Netflix has acquired InterPositive, the low-profile AI filmmaking technology startup founded by Academy Award-winning actor, director, and producer Ben Affleck in 2022.
The deal, announced on March 5, 2026, brings InterPositive’s entire 16-person team—including engineers, researchers, creatives, and producers—directly into Netflix’s fold.
Financial terms were not disclosed, marking this as one of the company’s rarer outright technology acquisitions in recent years, as Netflix has historically preferred to develop tools internally.
Affleck, best known for directing and starring in the Oscar-winning Argo and for his long-standing creative partnership with Netflix (including an ongoing first-look deal through his Artists Equity banner and the upcoming release of Animals), will take on the role of senior advisor. In that capacity, he will provide strategic guidance on the integration and future development of AI tools tailored to filmmakers.
InterPositive was born out of Affleck’s firsthand frustrations with early generative AI applications in film production. The company developed proprietary AI models trained on a project’s own dailies and footage, enabling it to address real-world post-production headaches—such as replacing missing shots, correcting inconsistent lighting, enhancing backgrounds, adjusting color timing, applying targeted visual effects, or reframing sequences—while preserving the original visual logic, editorial continuity, and cinematic rules of the production.
The emphasis throughout has been on augmentation: giving directors and editors more control, compressing timelines, and protecting artistic intent rather than automating or outsourcing creative decisions.
Netflix framed the acquisition explicitly in these terms. In an official statement on its corporate blog, the company highlighted a shared philosophy that “innovation should serve storytellers and the creative process,” not supplant it.
Chief Product and Technology Officer Elizabeth Stone emphasized that InterPositive’s team was joining “because of our shared belief that innovation should empower storytellers, not replace them.” Chief Content Officer Bela Bajaria echoed the sentiment, noting that the tools would ultimately deliver creators “more choices, more control, and more protection for their vision.”

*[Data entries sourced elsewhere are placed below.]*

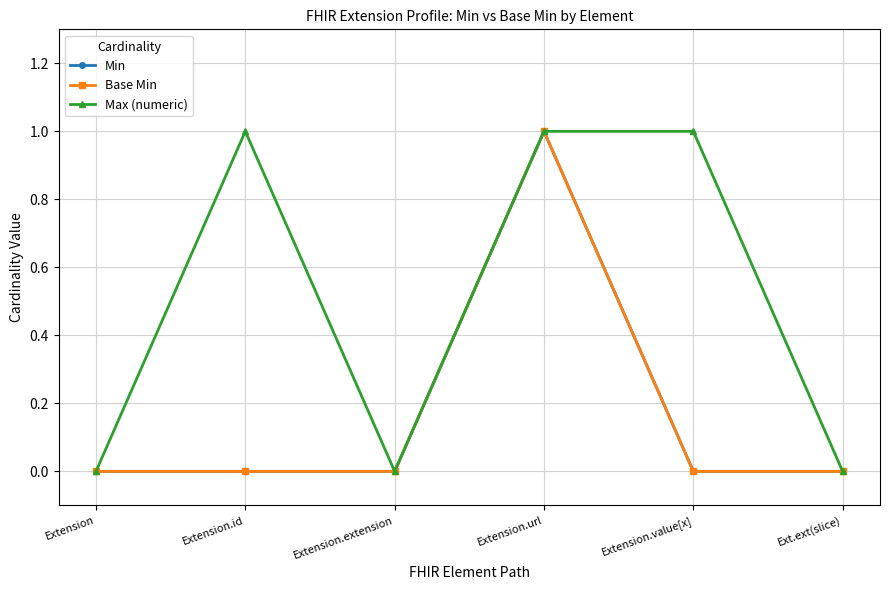

What value does the Max (numeric) series have at Extension.value[x]?

1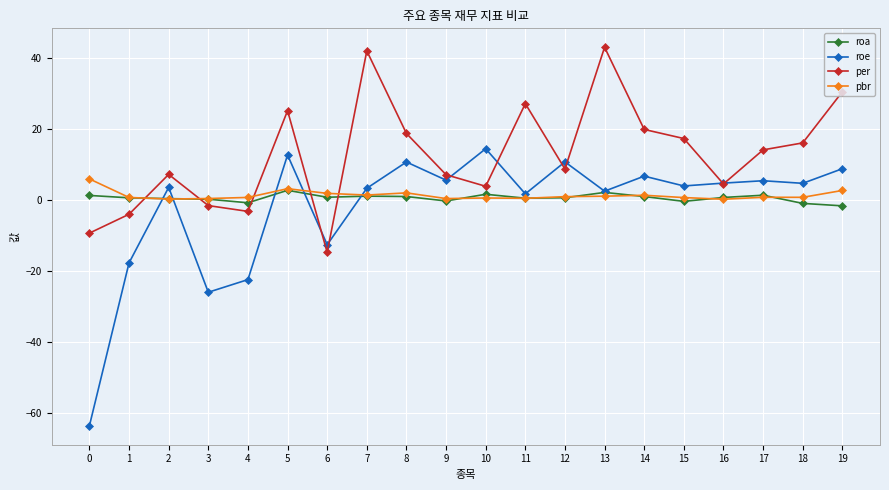

At which label does roe reach its peak?

10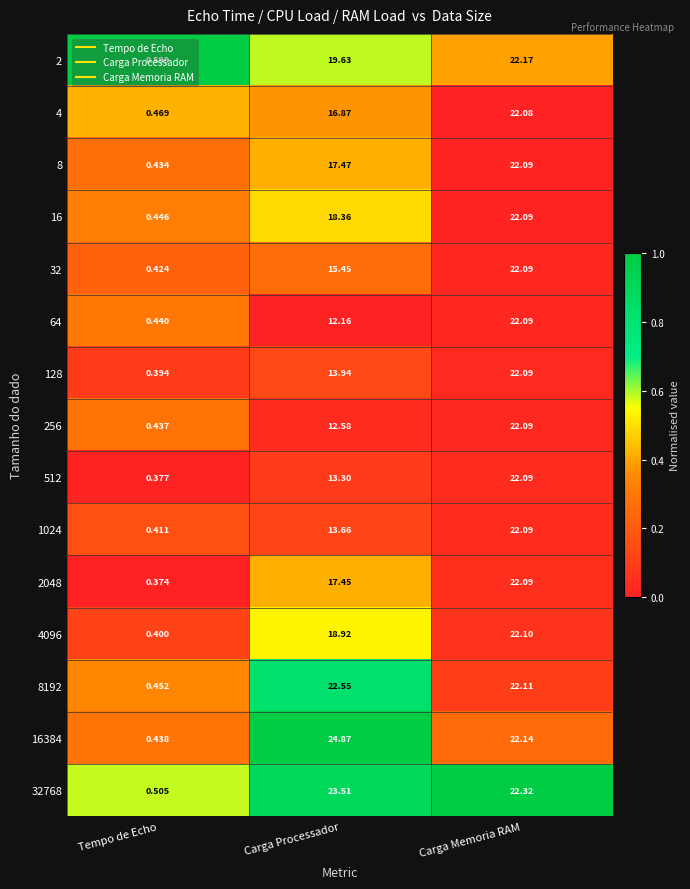

List the labels in order of 32 value, smallest first.

Tempo de Echo, Carga Processador, Carga Memoria RAM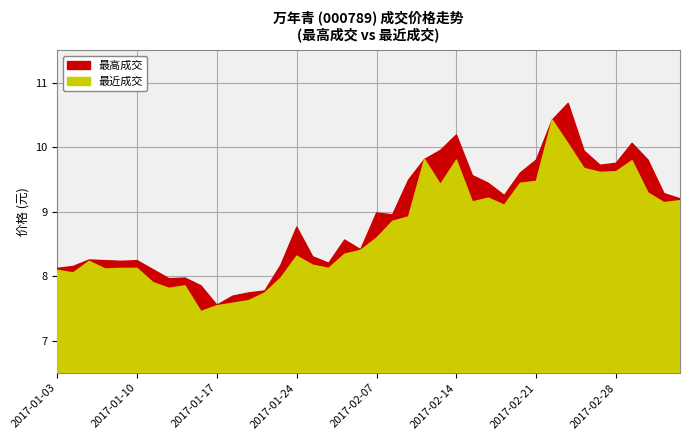

Between 2017-02-15 and 2017-03-01, which series saw the biggest shift?

最近成交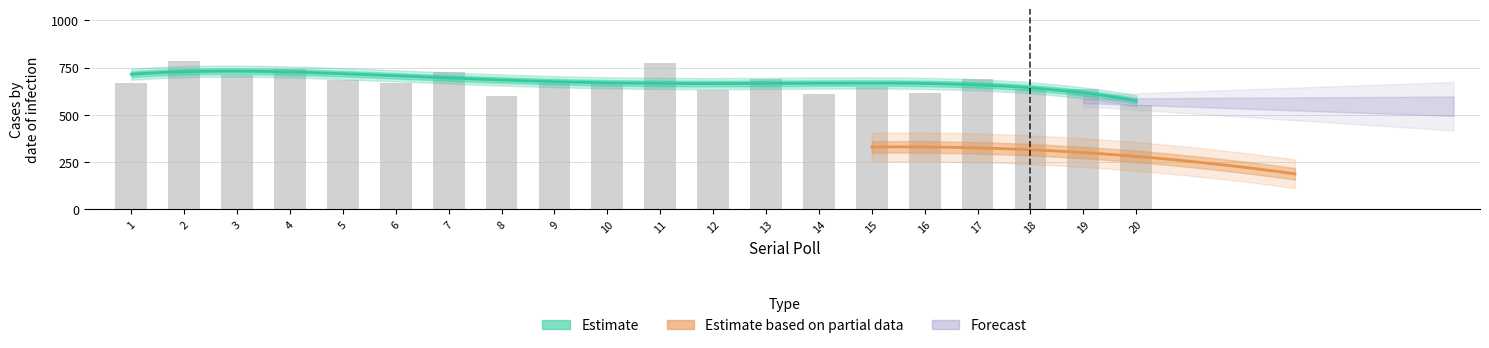

Which has a higher value, 19 or 9?

9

The acquisition arrives at a pivotal moment for the entertainment industry, where generative AI remains deeply divisive. While some guilds and filmmakers have raised alarms about job displacement and intellectual property concerns, others—including Netflix—have steadily incorporated AI for specific tasks like visual effects and upscaling.
The company has already deployed generative AI in limited capacities on original productions and positioned itself as “very well positioned” to capitalize on the technology’s advances.
By absorbing a filmmaker-founded company like InterPositive, Netflix appears to be doubling down on a creator-centric approach to AI, aiming to differentiate its platform not just through content volume but through production-side empowerment.
Affleck’s involvement lends significant credibility to that narrative: a high-profile director who has navigated both the art and business of filmmaking is now helping shape how AI integrates into the pipeline.
For now, details on specific tools, rollout timelines, or how InterPositive’s technology will be made available to Netflix’s broader slate of internal and external productions remain under wraps.
WHAT YOU SHOULD KNOW
Netflix has acquired InterPositive, the AI filmmaking startup founded by Ben Affleck, integrating its full team and naming him senior advisor.
This move signals Netflix’s clear strategy to empower filmmakers with AI tools that enhance workflows and preserve artistic control—rather than replace human creativity.